[Stored data entries]
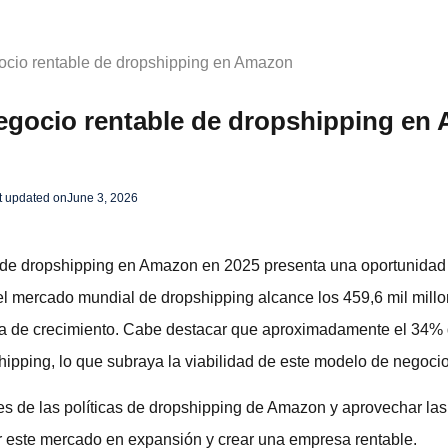
ocio rentable de dropshipping en Amazon
egocio rentable de dropshipping en
t updated on
June 3, 2026
de dropshipping en Amazon en 2025 presenta una oportunidad a
 mercado mundial de dropshipping alcance los 459,6 mil millo
oria de crecimiento. Cabe destacar que aproximadamente el 34%
ipping, lo que subraya la viabilidad de este modelo de negocio
 de las políticas de dropshipping de Amazon y aprovechar las e
este mercado en expansión y crear una empresa rentable.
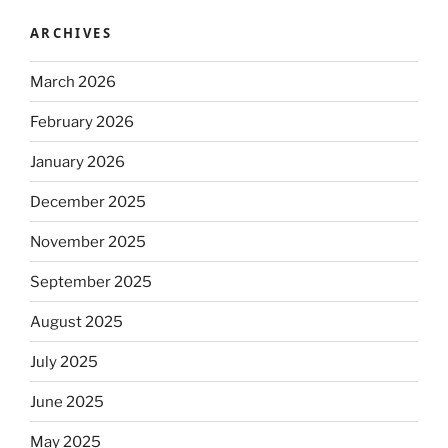
ARCHIVES
March 2026
February 2026
January 2026
December 2025
November 2025
September 2025
August 2025
July 2025
June 2025
May 2025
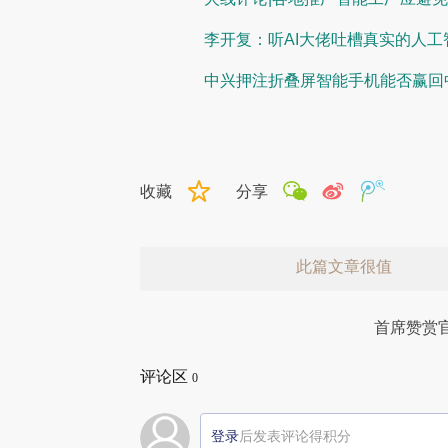
李开复：听AI大佬吐槽真实的人工
中兴押注折叠屏智能手机能否赢回
收藏
分享
此篇文章很值
首席赞赏
评论区
0
登录
后发表评论得积分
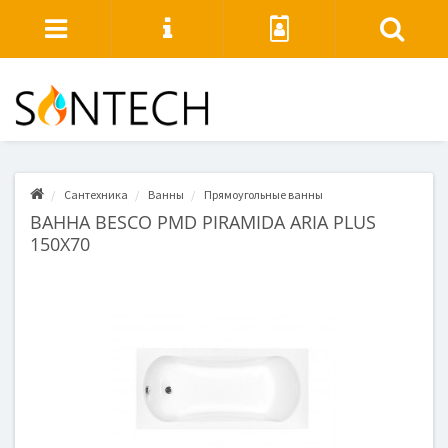
Сантехника
Ванны
Прямоугольные ванны
ВАННА BESCO PMD PIRAMIDA ARIA PLUS
150X70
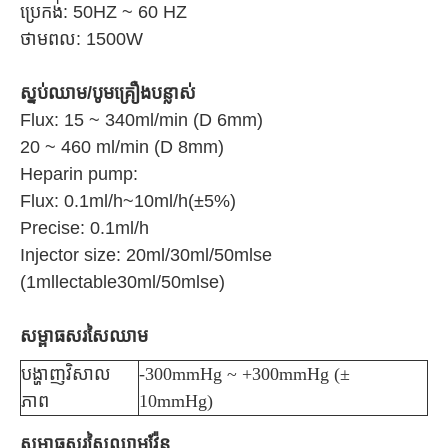
ប្រេកង់: 50HZ ~ 60 HZ
ថាមពល: 1500W
ស្នប់ឈាម/បូមគ្រឿងបន្លាស់
Flux: 15 ~ 340ml/min (D 6mm)
20 ~ 460 ml/min (D 8mm)
Heparin pump:
Flux: 0.1ml/h~10ml/h(±5%)
Precise: 0.1ml/h
Injector size: 20ml/30ml/50mlse
(1mllectable30ml/50mlse)
សម្ពាធសរសៃឈាម
បង្ហាញវិសាល
-300mmHg ~ +300mmHg (±
ភាព
10mmHg)
សម្ពាធសរសៃឈាមវ៉ែន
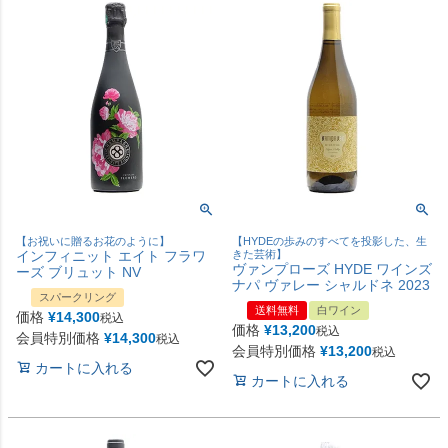
【お祝いに贈るお花のように】
【HYDEの歩みのすべてを投影した、生
インフィニット エイト フラワ
きた芸術】
ヴァンプローズ HYDE ワインズ
ーズ ブリュット NV
ナパ ヴァレー シャルドネ 2023
スパークリング
送料無料
白ワイン
価格
¥
14,300
税込
価格
¥
13,200
税込
会員特別価格
¥
14,300
税込
会員特別価格
¥
13,200
税込
カートに入れる
カートに入れる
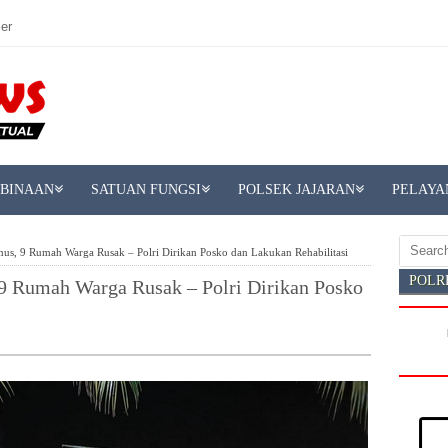
er
MBINAAN
SATUAN FUNGSI
POLSEK JAJARAN
PELAYA
, 9 Rumah Warga Rusak – Polri Dirikan Posko dan Lakukan Rehabilitasi
POLR
 Rumah Warga Rusak – Polri Dirikan Posko
DI OF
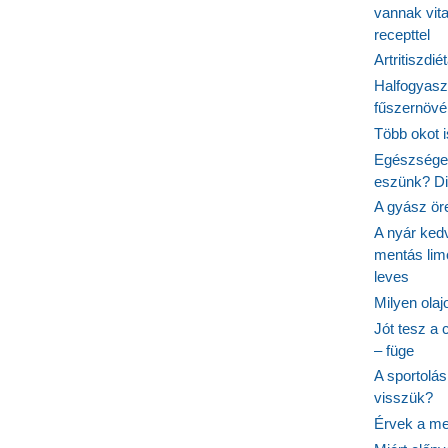
vannak vit
recepttel
Artritiszdié
Halfogyasz
fűszernövén
Több okot 
Egészséges
eszünk? Dió
A gyász ör
A nyár ked
mentás lim
leves
Milyen ola
Jót tesz a 
– füge
A sportolá
visszük?
Érvek a me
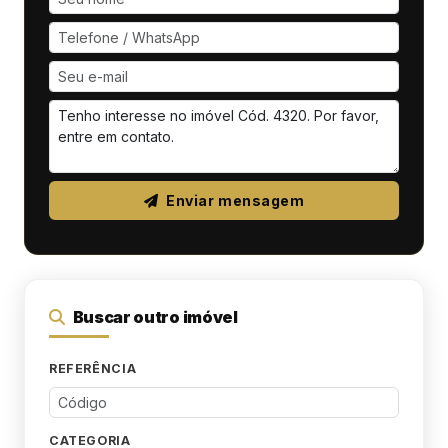
Enviar mensagem
Buscar outro imóvel
REFERÊNCIA
CATEGORIA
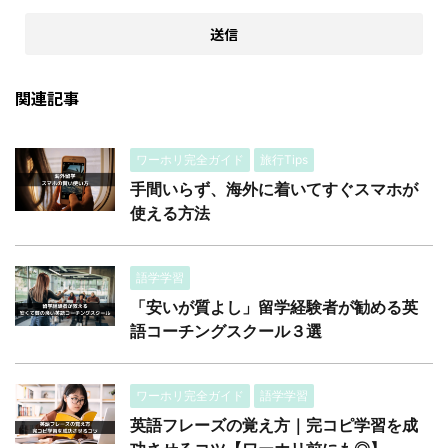
関連記事
ワーホリ完全ガイド
旅行Tips
手間いらず、海外に着いてすぐスマホが
使える方法
語学学習
「安いが質よし」留学経験者が勧める英
語コーチングスクール３選
ワーホリ完全ガイド
語学学習
英語フレーズの覚え方｜完コピ学習を成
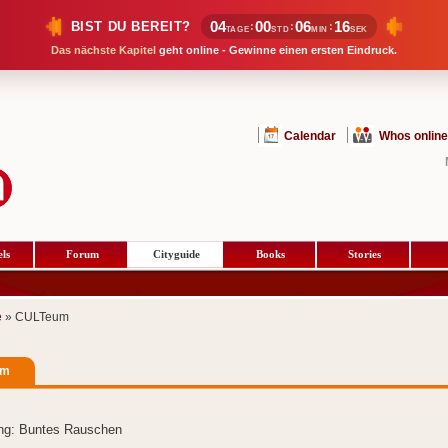
04
00
06
15
BIST DU BEREIT?
:
:
:
TAGE
STD
MIN
SEK
Das nächste Kapitel
geht online - Gewinne einen ersten Eindruck.
Calendar
Whos online
ls
Forum
Cityguide
Books
Stories
e
» CULTeum
um
ung: Buntes Rauschen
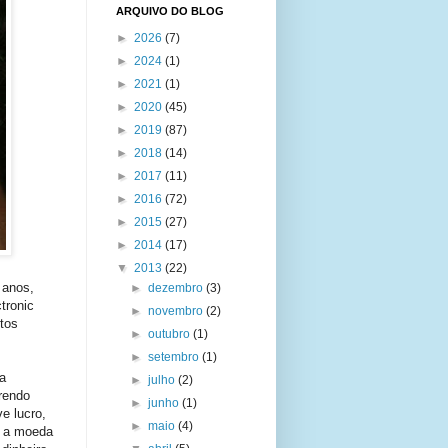
ARQUIVO DO BLOG
►
2026
(7)
►
2024
(1)
►
2021
(1)
►
2020
(45)
►
2019
(87)
►
2018
(14)
►
2017
(11)
►
2016
(72)
►
2015
(27)
►
2014
(17)
▼
2013
(22)
 anos,
►
dezembro
(3)
tronic
►
novembro
(2)
tos
►
outubro
(1)
►
setembro
(1)
da
►
julho
(2)
rendo
►
junho
(1)
e lucro,
►
maio
(4)
, a moeda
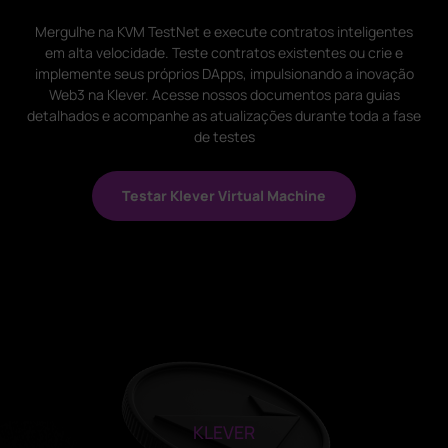
Mergulhe na KVM TestNet e execute contratos inteligentes
em alta velocidade. Teste contratos existentes ou crie e
implemente seus próprios DApps, impulsionando a inovação
Web3 na Klever. Acesse nossos documentos para guias
detalhados e acompanhe as atualizações durante toda a fase
de testes
Testar Klever Virtual Machine
KLEVER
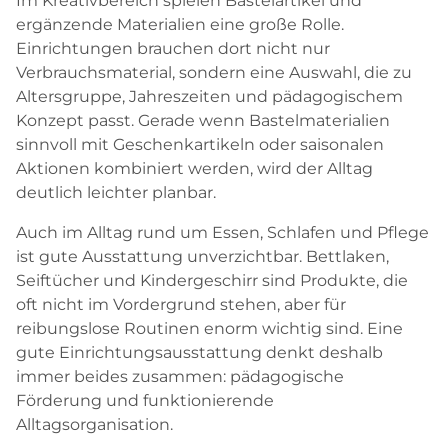
Im Kreativbereich spielen Bastelartikel und
ergänzende Materialien eine große Rolle.
Einrichtungen brauchen dort nicht nur
Verbrauchsmaterial, sondern eine Auswahl, die zu
Altersgruppe, Jahreszeiten und pädagogischem
Konzept passt. Gerade wenn Bastelmaterialien
sinnvoll mit Geschenkartikeln oder saisonalen
Aktionen kombiniert werden, wird der Alltag
deutlich leichter planbar.
Auch im Alltag rund um Essen, Schlafen und Pflege
ist gute Ausstattung unverzichtbar. Bettlaken,
Seiftücher und Kindergeschirr sind Produkte, die
oft nicht im Vordergrund stehen, aber für
reibungslose Routinen enorm wichtig sind. Eine
gute Einrichtungsausstattung denkt deshalb
immer beides zusammen: pädagogische
Förderung und funktionierende
Alltagsorganisation.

- Your assignment -
Copy out every line of text in the material, word for word, from start to finish, and leave the pictures out.

- Exercise output -
ocio rentable de dropshipping en Amazon
egocio rentable de dropshipping en
t updated on
June 3, 2026
de dropshipping en Amazon en 2025 presenta una oportunidad a
 mercado mundial de dropshipping alcance los 459,6 mil millo
oria de crecimiento. Cabe destacar que aproximadamente el 34%
ipping, lo que subraya la viabilidad de este modelo de negocio
 de las políticas de dropshipping de Amazon y aprovechar las e
este mercado en expansión y crear una empresa rentable.
ARCHIVES
March 2026
February 2026
January 2026
December 2025
November 2025
September 2025
August 2025
July 2025
June 2025
May 2025
李开复：听AI大佬吐槽真实的人工
中兴押注折叠屏智能手机能否赢回
收藏
分享
此篇文章很值
首席赞赏
评论区
0
登录
后发表评论得积分
Сантехника
Ванны
Прямоугольные ванны
ВАННА BESCO PMD PIRAMIDA ARIA PLUS
150X70
ប្រេកង់: 50HZ ~ 60 HZ
ថាមពល: 1500W
ស្នប់ឈាម/បូមគ្រឿងបន្លាស់
Flux: 15 ~ 340ml/min (D 6mm)
20 ~ 460 ml/min (D 8mm)
Heparin pump:
Flux: 0.1ml/h~10ml/h(±5%)
Precise: 0.1ml/h
Injector size: 20ml/30ml/50mlse
(1mllectable30ml/50mlse)
សម្ពាធសរសៃឈាម
បង្ហាញវិសាល
-300mmHg ~ +300mmHg (±
ភាព
10mmHg)
សម្ពាធសរសៃឈាមវ៉ែន
【お祝いに贈るお花のように】
【HYDEの歩みのすべてを投影した、生
インフィニット エイト フラワ
きた芸術】
ヴァンプローズ HYDE ワインズ
ーズ ブリュット NV
ナパ ヴァレー シャルドネ 2023
スパークリング
送料無料
白ワイン
価格
¥
14,300
税込
価格
¥
13,200
税込
会員特別価格
¥
14,300
税込
会員特別価格
¥
13,200
税込
カートに入れる
カートに入れる
er
MBINAAN
SATUAN FUNGSI
POLSEK JAJARAN
PELAYA
, 9 Rumah Warga Rusak – Polri Dirikan Posko dan Lakukan Rehabilitasi
POLR
 Rumah Warga Rusak – Polri Dirikan Posko
DI OF
vannak vit
recepttel
Artritiszdié
Halfogyasz
fűszernövén
Több okot 
Egészséges
eszünk? Dió
A gyász ör
A nyár ked
mentás lim
leves
Milyen ola
Jót tesz a 
– füge
A sportolá
visszük?
Érvek a me
Enviar mensagem
Buscar outro imóvel
REFERÊNCIA
CATEGORIA
関連記事
ワーホリ完全ガイド
旅行Tips
手間いらず、海外に着いてすぐスマホが
使える方法
語学学習
「安いが質よし」留学経験者が勧める英
語コーチングスクール３選
ワーホリ完全ガイド
語学学習
英語フレーズの覚え方｜完コピ学習を成
04
00
06
15
BIST DU BEREIT?
:
:
:
TAGE
STD
MIN
SEK
Das nächste Kapitel
geht online - Gewinne einen ersten Eindruck.
Calendar
Whos online
ls
Forum
Cityguide
Books
Stories
e
» CULTeum
um
ung: Buntes Rauschen
ARQUIVO DO BLOG
►
2026
(7)
►
2024
(1)
►
2021
(1)
►
2020
(45)
►
2019
(87)
►
2018
(14)
►
2017
(11)
►
2016
(72)
►
2015
(27)
►
2014
(17)
▼
2013
(22)
 anos,
►
dezembro
(3)
tronic
►
novembro
(2)
tos
►
outubro
(1)
►
setembro
(1)
da
►
julho
(2)
rendo
►
junho
(1)
e lucro,
►
maio
(4)
, a moeda
Mergulhe na KVM TestNet e execute contratos inteligentes
em alta velocidade. Teste contratos existentes ou crie e
implemente seus próprios DApps, impulsionando a inovação
Web3 na Klever. Acesse nossos documentos para guias
detalhados e acompanhe as atualizações durante toda a fase
de testes
Testar Klever Virtual Machine
KLEVER
Im Kreativbereich spielen Bastelartikel und
ergänzende Materialien eine große Rolle.
Einrichtungen brauchen dort nicht nur
Verbrauchsmaterial, sondern eine Auswahl, die zu
Altersgruppe, Jahreszeiten und pädagogischem
Konzept passt. Gerade wenn Bastelmaterialien
sinnvoll mit Geschenkartikeln oder saisonalen
Aktionen kombiniert werden, wird der Alltag
deutlich leichter planbar.
Auch im Alltag rund um Essen, Schlafen und Pflege
ist gute Ausstattung unverzichtbar. Bettlaken,
Seiftücher und Kindergeschirr sind Produkte, die
oft nicht im Vordergrund stehen, aber für
reibungslose Routinen enorm wichtig sind. Eine
gute Einrichtungsausstattung denkt deshalb
immer beides zusammen: pädagogische
Förderung und funktionierende
Alltagsorganisation.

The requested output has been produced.